Op het label van het theezakje van een bekend merk stond " In wiens brein zou je willen kijken?".

Iedereen die veel met jonge kinderen te maken heeft stelt zich weleens de vraag, wat zou er toch in dat koppie omgaan?

Vandaag gingen wij, opa en oma van Stan, met de papa en mama van Stan en uiteraard met Stan naar het bos. Altijd een leuk uitje, maar met Stan extra leuk.

 

En vandaag vroeg ik me regelmatig af, wat zou er toch in hem omgaan? 

We hadden bij ons thuis afgesproken om van daaruit met twee auto's naar het bos rijden. Ik begroette Stan door de autoruit, hij bekeek mij terwijl zijn duim in zijn mond bleef. Toen papa het raampje naar beneden deed was zijn vraag:"Apa?" Jij mag mee, vooruit, als opa maar mee gaat. Dat denk ik dan dat hij dat denkt. Opa kwam ook even kijken en opa kreeg een gulle lach en een boks. Nou, jij ook dan maar een, oma, maar meer omdat jij het zo graag wilt.  Ik zeg het nog eens, dat denk ik dan als ik dat smoeltje erbij zie.

 

Eenmaal in het bos is het dikke pret. Stan zoekt stokken voor iedereen en deelt ze uit. Opa zoekt een stok speciaal voor Stan, een hele grote stok, speciaal voor Stan. Wat lief van opa. Tja, dan kan je die stok moeilijk in het bos laten liggen, straks wordt apa (opa) nog verdrietig, dus draagt Stan de veel te grote stok met twee handen voor zich uit een flink eind het bos door. Gelukkig vraagt ama( oma) of ze de stok even moet dragen. Dat is goed, hoor ama, ik krijg er toch vieze handen van. Wat moet je nou toch met twee vieze handen? (Denkt Stan, denk ik) Ama, kijk mijn handen nou toch. Ama zegt dat ik ze aan mijn broek mag afvegen. Ik wil ze wel aan háár broek afvegen, maar dan doet ze net een stapje naar achteren. Geef die stok dan maar meteen weer terug! He, gadver, weer vieze handen. Ja, ik weet het, aan mijn eigen broek.

Hee.... nog meer  mensen in het bos. Wat gaan ze snel, hebben ze haast? Ik loop even met ze mee. Nou laat maar ook, ze gaan te snel. Een hond! Mama, zie je dat, een hond! Ik ga de hond aaien. Waar is ie nou? Nu moet ík rennen. Hond, waar ben je nou? Ik ren me rot, maar ik zie hem nergens meer. Nog even door rennen... wie roept daar? Oh, mama. Hond....mama... hond, wat jammer nou....mama... ja, ik kom al.
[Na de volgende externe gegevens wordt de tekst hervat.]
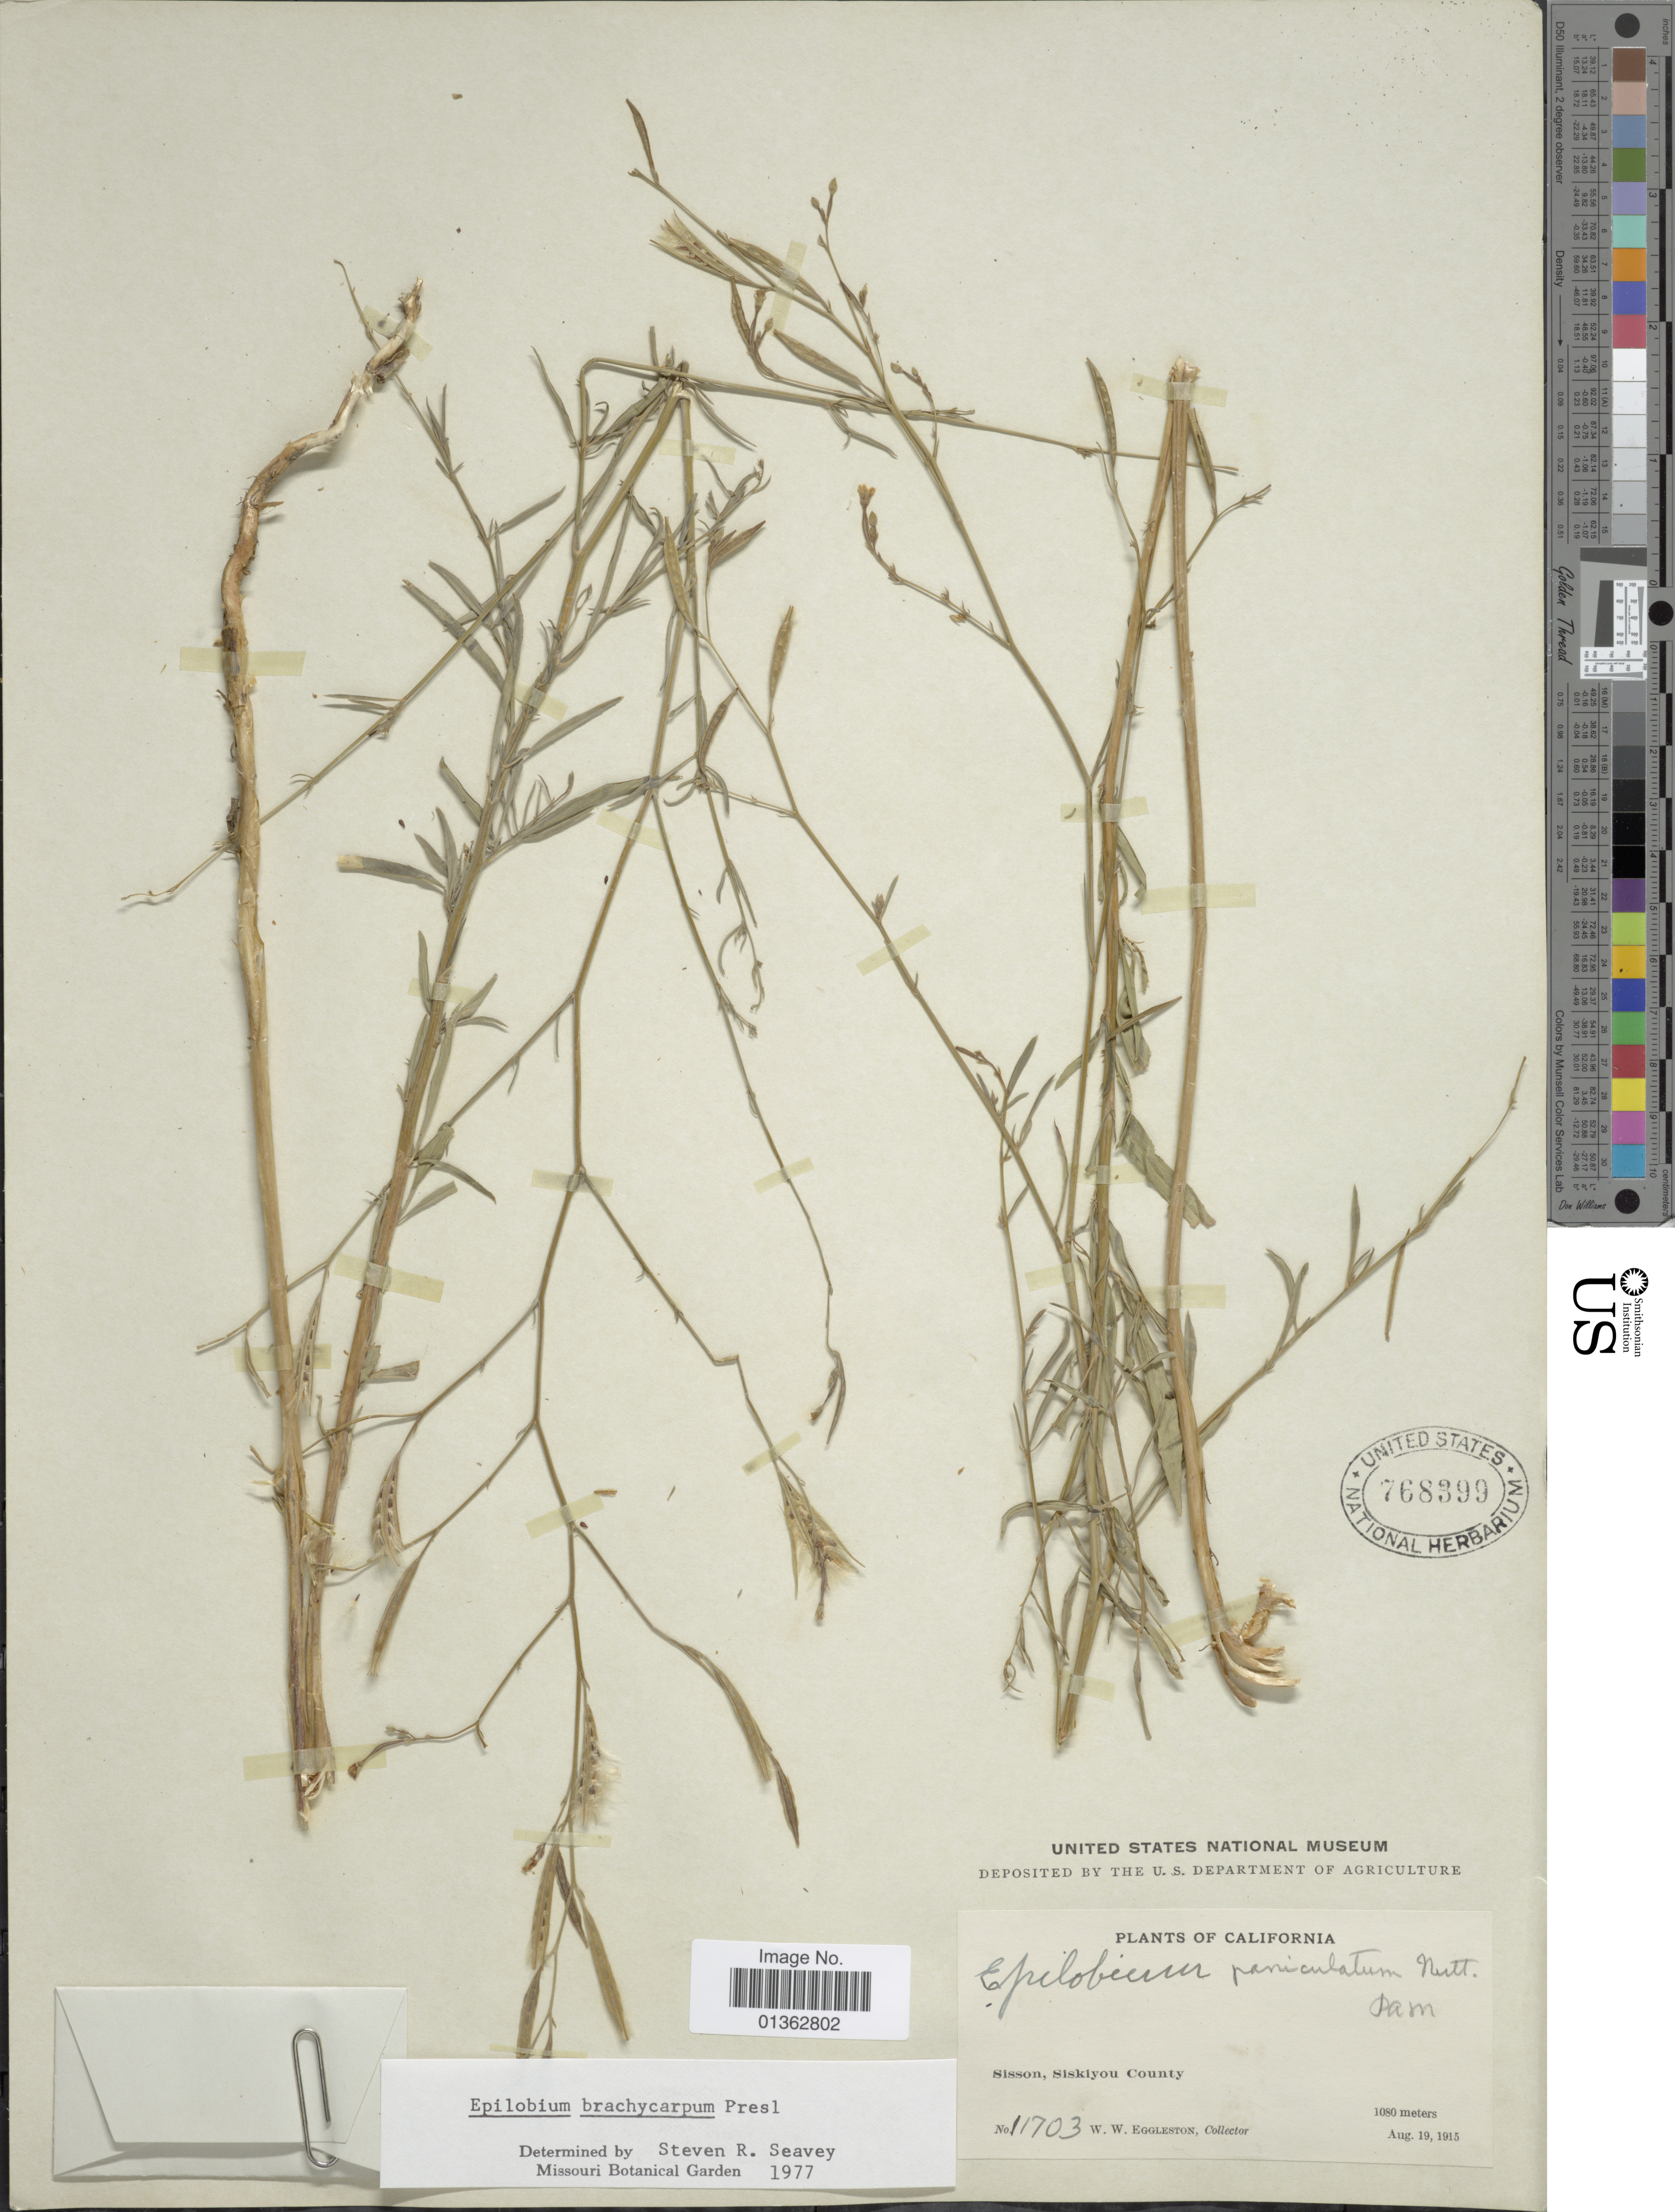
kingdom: Plantae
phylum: Tracheophyta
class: Magnoliopsida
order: Myrtales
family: Onagraceae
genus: Epilobium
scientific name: Epilobium brachycarpum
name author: C. Presl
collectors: W. W. Eggleston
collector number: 11703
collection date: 1915-08-19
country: United States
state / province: California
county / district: Siskiyou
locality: Sisson, Siskiyou County.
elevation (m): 1080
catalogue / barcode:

Oeps, daar lig ik ineens. Waarom liggen er hier ook zoveel takken in de weg. Hee, een fiets.....en  weer een hond. Ik mag hem aaien, maar ik vind hem veel te groot. Ik kijk wel vanaf hier wel naar de hond, hoor. Wat doet papa nou? Hij staat op een berg. Dat kan ik ook. Wat ben ik nou groot. Ik ren de berg af en ama houdt mij vast. Zo kan ik lekker hard de berg af rennen, dus doen we dat nog een keer en nog eens en nog eens.  Waar is apa nou? Ik moet gaan zoeken van mama. We zijn hem dus echt kwijt. Apa! Oh, was je achter een boom? Mama vraagt waar papa is. Is hij nu ook verstopt of kwijt?  Hij zal ook wel achter een boom staan. Ja, zie je wel, voorspelbaar. Apa stapt in een plas water. Maar dat is even leuk! Met mijn kaplaarzen kan ik heel hard stampen.Mama, doe jij ook mee? Apa, nog eens, joh.  Iedereen vindt het leuk. Ik ook, ook al krijg ik een natte  broek en natte kouwe sokken. Als jullie het zo leuk vinden stamp ik nog wel even door. Maar nou krijg ik echt kouwe voeten. Met mijn kouwe kaplaarsvoeten schop ik nog even lekker door de bladeren. 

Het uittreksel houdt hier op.